本発明は、ロボット、工作機械あるいは産業機械等の機械の駆動源として用いられるモータを指令通りに動作させるためのフィードバック制御と指令に対する応答性を高めるためのフィードフォワード制御とを備えるモータ制御装置に適用することができる。
1 モータ制御装置
11 速度フィードバック制御手段
12 逆モデル算出手段
13 トルク補正値生成手段
14 トルク指令生成手段
21 位置フィードバック制御手段
22 積分ブロック
23 位置フィードフォワード制御ブロック
31 係数修正値算出手段
32 イナーシャ係数推定値算出手段
33 粘性摩擦係数推定値算出手段
34 クーロン摩擦係数推定値算出手段
101 制御器
102 ポジションゲインブロック
200 制御対象

Claims (4)

  1. 制御対象を駆動するモータを制御するモータ制御装置であって、
    入力された速度指令に制御対象の実際速度が追従するよう制御するための補正前トルク指令を作成する速度フィードバック制御手段と、
    前記速度指令と前記補正前トルク指令とを用いて、制御対象が有する伝達関数の逆モデルの係数を算出する逆モデル算出手段と、
    前記速度指令と前記逆モデルの係数とを用いて、トルク補正値を生成するトルク補正値生成手段と、
    前記補正前トルク指令と前記トルク補正値とを用いて、制御対象を駆動するモータに対するトルク指令を生成するトルク指令生成手段と、
    を備えることを特徴とするモータ制御装置。
  2. 前記逆モデル算出手段は、
    前記速度指令と、前記補正前トルク指令と、所定の適応係数とを用いて、係数修正値を算出する係数修正値算出手段と、
    前記係数修正値と、イナーシャ係数推定値とを用いて、新たなるイナーシャ係数推定値を算出するイナーシャ係数推定値算出手段と、
    前記係数修正値と、粘性摩擦係数推定値とを用いて、新たなる粘性摩擦係数推定値を算出する粘性摩擦係数推定値算出手段と、
    前記係数修正値と、クーロン摩擦係数推定値とを用いて、新たなるクーロン摩擦係数推定値を算出するクーロン摩擦係数推定値算出手段と、
    を備え、
    前記新たなるイナーシャ係数推定値、前記新たなる粘性摩擦係数推定値および前記新たなるクーロン摩擦係数推定値を用いて、サンプリング期間ごとに前記逆モデルの係数を算出する請求項1に記載のモータ制御装置。

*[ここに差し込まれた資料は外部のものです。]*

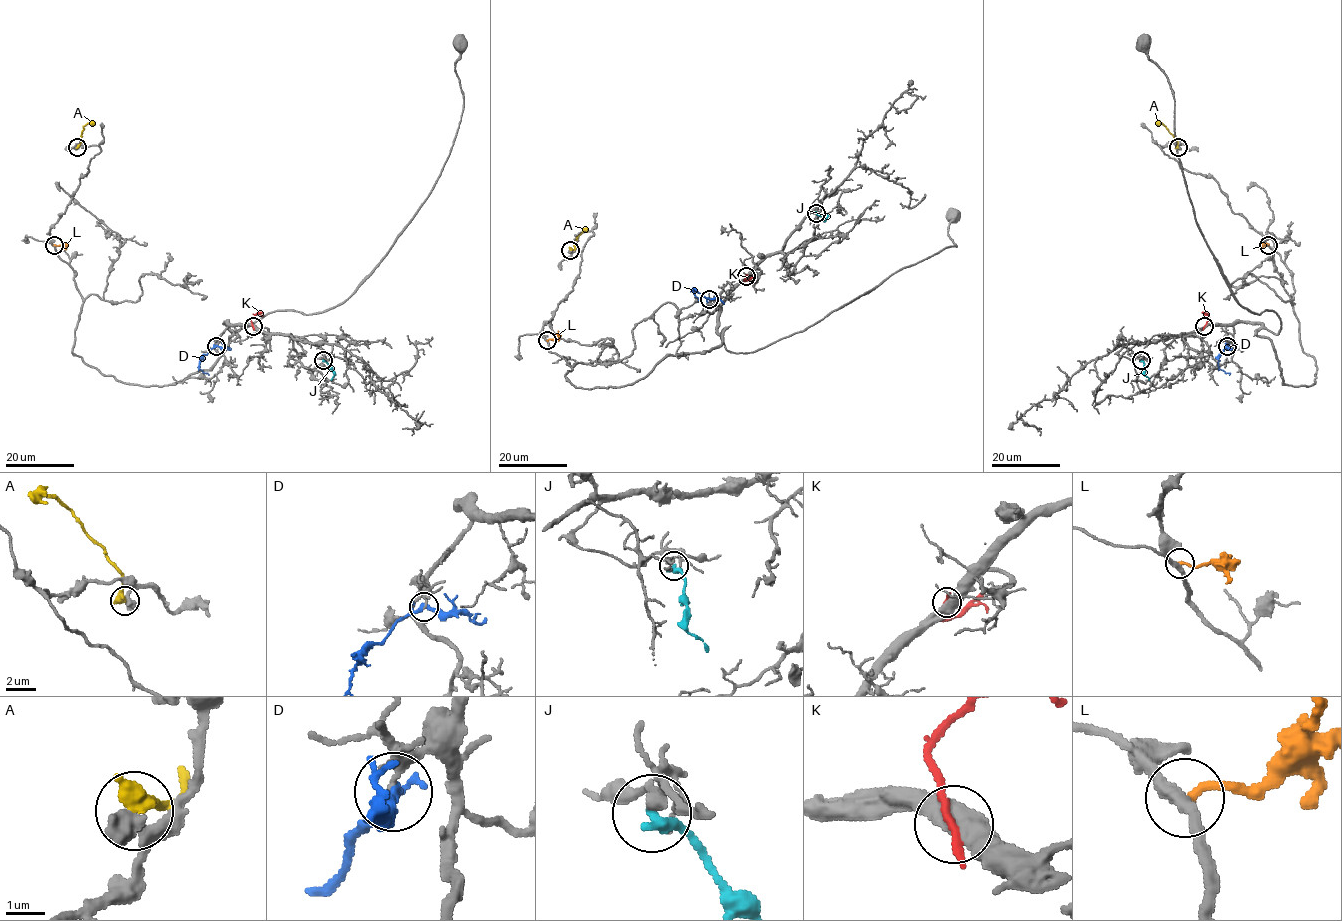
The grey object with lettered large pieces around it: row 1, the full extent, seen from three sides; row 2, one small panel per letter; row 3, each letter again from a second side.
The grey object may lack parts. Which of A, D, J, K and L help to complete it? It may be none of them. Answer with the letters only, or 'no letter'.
no letter

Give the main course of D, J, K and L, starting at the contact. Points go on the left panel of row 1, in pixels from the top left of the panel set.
D: (216, 345), (199, 365), (209, 375)
J: (323, 360), (334, 375), (331, 380)
K: (253, 326), (251, 319), (257, 314), (262, 316)
L: (54, 245), (61, 245), (66, 250)

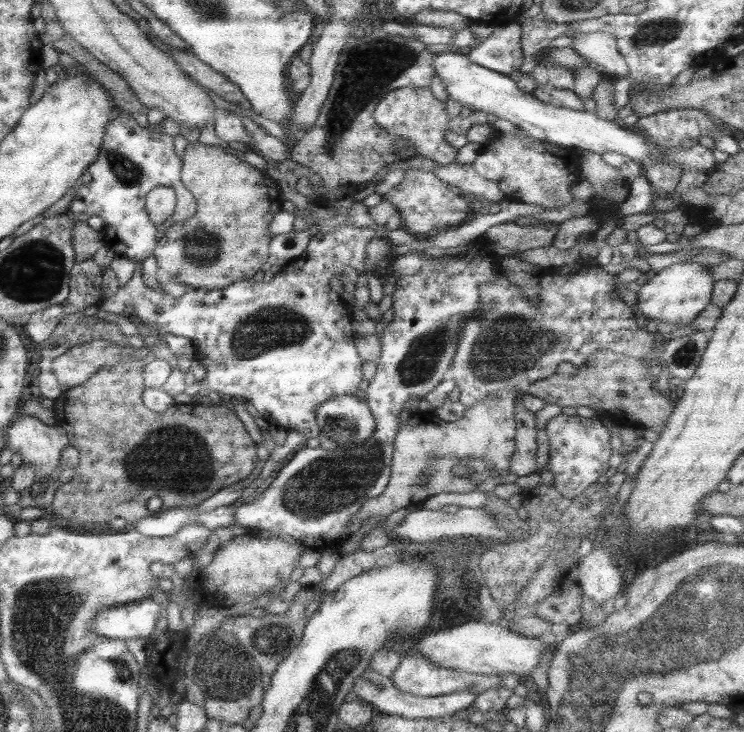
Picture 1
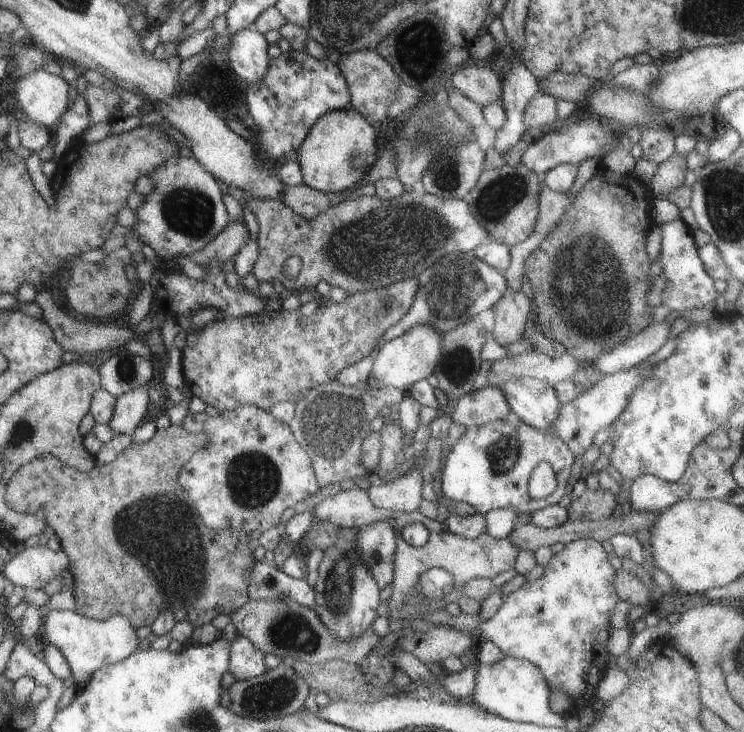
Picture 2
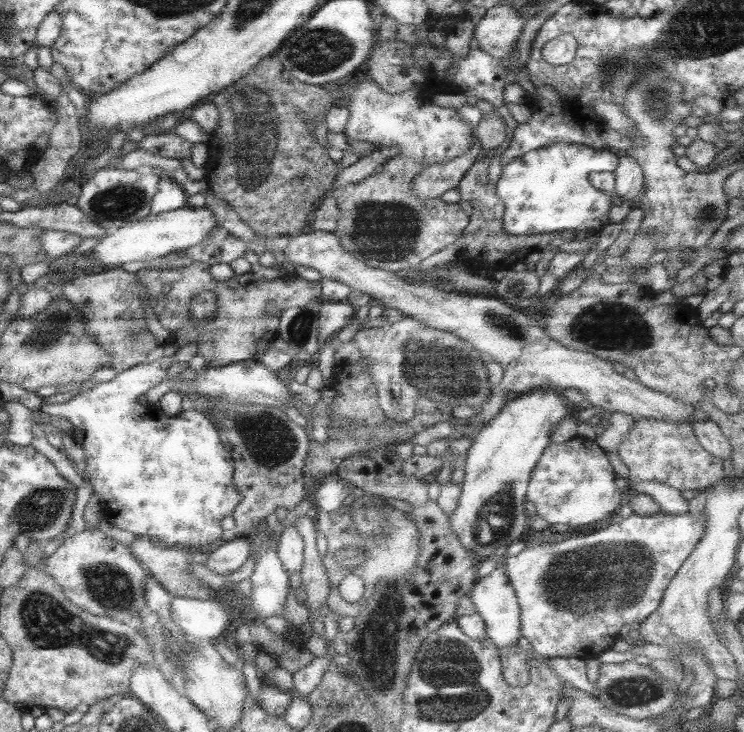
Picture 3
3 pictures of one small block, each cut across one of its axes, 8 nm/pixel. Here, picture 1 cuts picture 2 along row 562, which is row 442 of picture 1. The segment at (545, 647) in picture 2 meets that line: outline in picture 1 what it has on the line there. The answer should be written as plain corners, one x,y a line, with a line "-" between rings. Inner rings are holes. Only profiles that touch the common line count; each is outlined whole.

  3. 前記逆モデル算出手段は、前記速度指令の絶対値が所定の値より小さいとき、当該速度指令が入力されたサンプリング期間よりも前のサンプリング期間において算出された前記逆モデルの係数を維持してこれを前記トルク補正値生成手段へ出力する請求項1または2に記載のモータ制御装置。
  4. 前記トルク補正値生成手段は、
    前記速度指令から算出された加速度と、制御対象が有するイナーシャの推定に用いられるイナーシャ係数推定値と、の積と、
    前記速度指令と、当該制御対象が有する粘性摩擦係数の推定に用いられる粘性摩擦係数推定値と、の積と、
    前記速度指令の極性と、当該制御対象が有するクーロン摩擦係数の推定に用いられるクーロン摩擦係数推定値と、の積と、
    を加算することで前記トルク補正値を生成する請求項1〜3のいずれか一項に記載のモータ制御装置。